▸ **Supplied data**
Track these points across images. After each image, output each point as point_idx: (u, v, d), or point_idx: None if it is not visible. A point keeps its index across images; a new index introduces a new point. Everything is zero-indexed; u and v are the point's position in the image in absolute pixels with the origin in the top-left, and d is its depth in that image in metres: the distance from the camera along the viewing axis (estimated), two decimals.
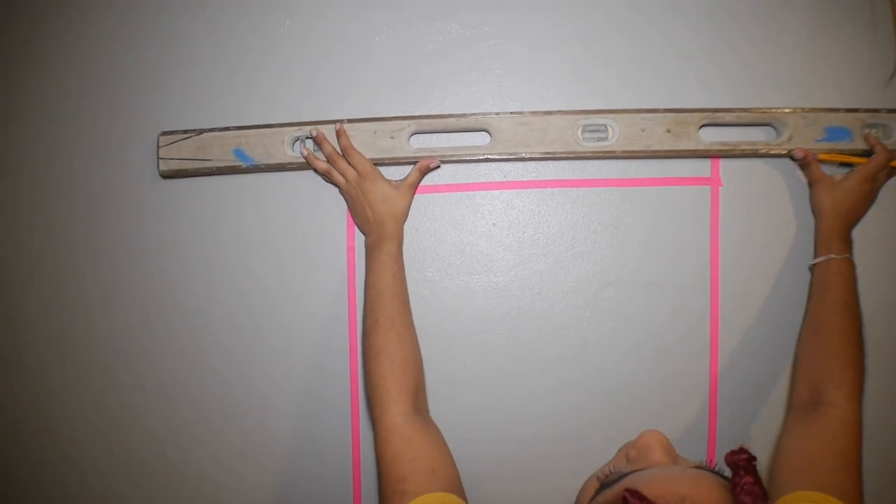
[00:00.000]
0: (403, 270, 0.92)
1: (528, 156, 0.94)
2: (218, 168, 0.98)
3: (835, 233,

---

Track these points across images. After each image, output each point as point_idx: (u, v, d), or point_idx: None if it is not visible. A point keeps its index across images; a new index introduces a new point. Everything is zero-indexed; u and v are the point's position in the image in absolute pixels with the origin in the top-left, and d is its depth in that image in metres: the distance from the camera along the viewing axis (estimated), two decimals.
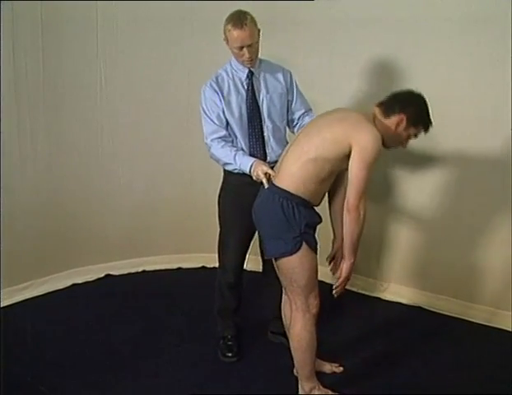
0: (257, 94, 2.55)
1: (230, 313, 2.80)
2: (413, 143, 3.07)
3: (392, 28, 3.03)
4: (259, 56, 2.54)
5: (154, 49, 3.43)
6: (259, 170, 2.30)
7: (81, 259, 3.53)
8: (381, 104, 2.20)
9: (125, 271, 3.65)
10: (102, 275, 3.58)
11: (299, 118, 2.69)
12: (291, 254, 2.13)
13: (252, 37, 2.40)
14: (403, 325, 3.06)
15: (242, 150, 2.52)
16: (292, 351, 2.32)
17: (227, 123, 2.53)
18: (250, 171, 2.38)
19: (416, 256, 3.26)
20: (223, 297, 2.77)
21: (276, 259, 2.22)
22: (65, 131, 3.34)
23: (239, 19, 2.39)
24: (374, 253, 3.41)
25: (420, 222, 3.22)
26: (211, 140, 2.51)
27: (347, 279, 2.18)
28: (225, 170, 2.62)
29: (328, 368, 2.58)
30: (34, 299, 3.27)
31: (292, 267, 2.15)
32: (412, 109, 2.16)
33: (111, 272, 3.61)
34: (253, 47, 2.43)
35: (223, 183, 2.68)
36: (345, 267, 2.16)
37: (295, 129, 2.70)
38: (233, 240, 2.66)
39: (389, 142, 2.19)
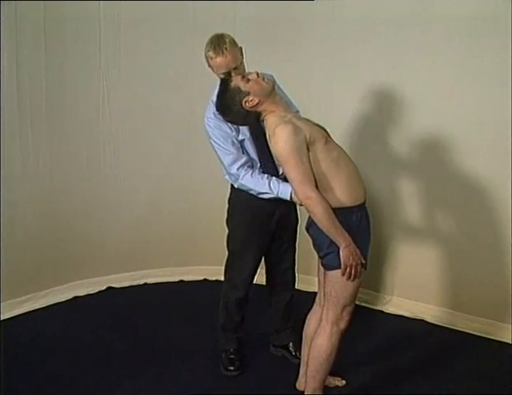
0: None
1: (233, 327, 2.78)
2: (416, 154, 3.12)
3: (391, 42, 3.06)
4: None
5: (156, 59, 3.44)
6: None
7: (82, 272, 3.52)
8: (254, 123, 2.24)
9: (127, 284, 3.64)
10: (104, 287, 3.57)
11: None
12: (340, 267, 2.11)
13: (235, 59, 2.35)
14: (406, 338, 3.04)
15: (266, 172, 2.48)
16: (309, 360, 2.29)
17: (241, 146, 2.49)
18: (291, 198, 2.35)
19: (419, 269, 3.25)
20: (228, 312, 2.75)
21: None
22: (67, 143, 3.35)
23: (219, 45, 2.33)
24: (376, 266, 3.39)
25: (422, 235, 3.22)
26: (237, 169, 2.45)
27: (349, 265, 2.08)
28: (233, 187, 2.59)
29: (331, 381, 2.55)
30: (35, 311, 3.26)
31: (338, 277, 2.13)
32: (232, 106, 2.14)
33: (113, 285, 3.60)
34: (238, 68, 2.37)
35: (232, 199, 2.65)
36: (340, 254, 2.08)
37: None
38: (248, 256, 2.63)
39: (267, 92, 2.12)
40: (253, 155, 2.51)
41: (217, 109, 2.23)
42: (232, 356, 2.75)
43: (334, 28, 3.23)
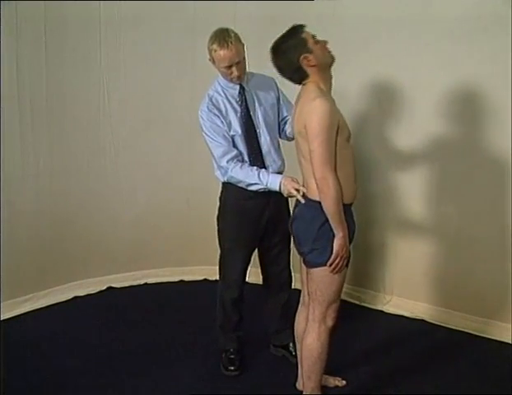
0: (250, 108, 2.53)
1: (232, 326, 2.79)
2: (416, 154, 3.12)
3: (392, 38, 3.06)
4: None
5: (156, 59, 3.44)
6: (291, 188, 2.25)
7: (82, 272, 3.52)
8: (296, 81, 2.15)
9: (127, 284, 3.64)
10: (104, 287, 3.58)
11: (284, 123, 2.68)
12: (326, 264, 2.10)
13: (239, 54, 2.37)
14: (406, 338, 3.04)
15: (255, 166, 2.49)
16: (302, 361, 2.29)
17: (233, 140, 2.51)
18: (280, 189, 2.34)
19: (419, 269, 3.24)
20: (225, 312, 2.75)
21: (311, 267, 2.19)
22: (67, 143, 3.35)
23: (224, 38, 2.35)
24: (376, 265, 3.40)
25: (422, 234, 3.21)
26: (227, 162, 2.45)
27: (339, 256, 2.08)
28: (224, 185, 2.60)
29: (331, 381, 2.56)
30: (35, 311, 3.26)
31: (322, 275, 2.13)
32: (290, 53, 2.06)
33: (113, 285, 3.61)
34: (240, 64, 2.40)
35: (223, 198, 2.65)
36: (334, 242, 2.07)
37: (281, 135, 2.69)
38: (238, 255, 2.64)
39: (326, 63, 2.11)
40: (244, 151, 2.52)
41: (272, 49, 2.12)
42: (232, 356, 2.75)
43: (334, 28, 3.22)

==

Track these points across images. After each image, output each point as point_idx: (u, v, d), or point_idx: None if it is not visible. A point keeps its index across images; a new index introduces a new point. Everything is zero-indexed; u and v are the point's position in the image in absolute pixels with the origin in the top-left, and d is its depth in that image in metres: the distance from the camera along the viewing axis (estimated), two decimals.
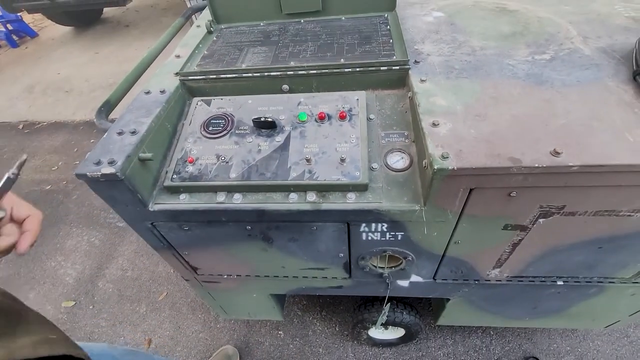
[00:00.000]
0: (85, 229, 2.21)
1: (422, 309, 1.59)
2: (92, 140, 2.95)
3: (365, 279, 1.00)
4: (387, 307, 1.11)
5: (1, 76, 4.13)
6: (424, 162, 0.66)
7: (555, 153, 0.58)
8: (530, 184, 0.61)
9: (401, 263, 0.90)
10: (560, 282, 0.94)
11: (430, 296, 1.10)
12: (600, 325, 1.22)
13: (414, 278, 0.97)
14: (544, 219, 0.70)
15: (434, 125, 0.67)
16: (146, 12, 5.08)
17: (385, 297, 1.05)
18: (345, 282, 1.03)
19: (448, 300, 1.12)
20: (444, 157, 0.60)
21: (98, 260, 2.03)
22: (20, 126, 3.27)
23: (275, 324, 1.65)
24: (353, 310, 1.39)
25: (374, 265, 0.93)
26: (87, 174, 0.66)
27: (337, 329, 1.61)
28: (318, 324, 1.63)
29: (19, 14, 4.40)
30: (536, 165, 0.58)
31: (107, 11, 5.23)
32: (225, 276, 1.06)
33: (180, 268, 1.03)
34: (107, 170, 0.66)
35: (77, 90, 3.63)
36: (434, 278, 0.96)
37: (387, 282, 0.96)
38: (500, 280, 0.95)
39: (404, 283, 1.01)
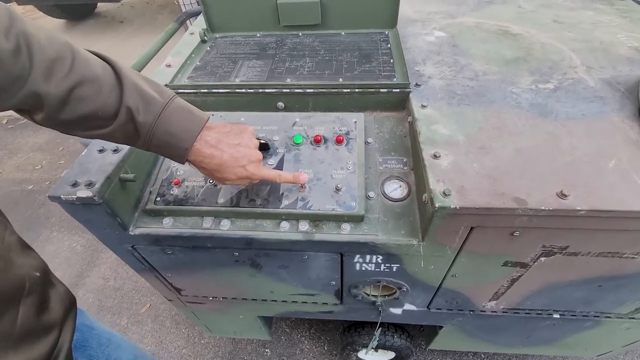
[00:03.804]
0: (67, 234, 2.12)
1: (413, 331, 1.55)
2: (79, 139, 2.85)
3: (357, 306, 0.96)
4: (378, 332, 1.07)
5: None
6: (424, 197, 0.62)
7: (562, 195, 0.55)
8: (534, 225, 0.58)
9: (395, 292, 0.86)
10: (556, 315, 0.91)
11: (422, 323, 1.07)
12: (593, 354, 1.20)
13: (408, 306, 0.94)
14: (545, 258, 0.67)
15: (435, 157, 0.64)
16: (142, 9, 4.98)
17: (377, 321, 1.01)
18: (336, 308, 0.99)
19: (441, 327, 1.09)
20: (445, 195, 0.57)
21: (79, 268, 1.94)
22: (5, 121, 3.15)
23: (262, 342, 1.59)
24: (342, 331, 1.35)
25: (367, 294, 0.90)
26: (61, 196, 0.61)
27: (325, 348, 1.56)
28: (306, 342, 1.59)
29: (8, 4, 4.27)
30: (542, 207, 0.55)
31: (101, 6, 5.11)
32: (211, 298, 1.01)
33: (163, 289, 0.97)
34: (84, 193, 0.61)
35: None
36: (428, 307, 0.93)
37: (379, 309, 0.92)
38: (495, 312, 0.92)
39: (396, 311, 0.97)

▸ **Directions for this task**
Please copy, exactly and with nothing else, the lines above beginning at the line that has "14: (403, 325, 3.06)" and ending with the line that has "35: (223, 183, 2.68)".

▸ **Response for this exercise**
14: (403, 325, 3.06)
15: (242, 150, 2.52)
16: (292, 351, 2.32)
17: (227, 123, 2.53)
18: (250, 171, 2.38)
19: (416, 256, 3.26)
20: (223, 297, 2.77)
21: (276, 259, 2.22)
22: (65, 131, 3.34)
23: (239, 19, 2.39)
24: (374, 253, 3.41)
25: (420, 222, 3.22)
26: (211, 140, 2.51)
27: (347, 279, 2.18)
28: (225, 170, 2.62)
29: (328, 368, 2.58)
30: (34, 299, 3.27)
31: (292, 267, 2.15)
32: (412, 109, 2.16)
33: (111, 272, 3.61)
34: (253, 47, 2.43)
35: (223, 183, 2.68)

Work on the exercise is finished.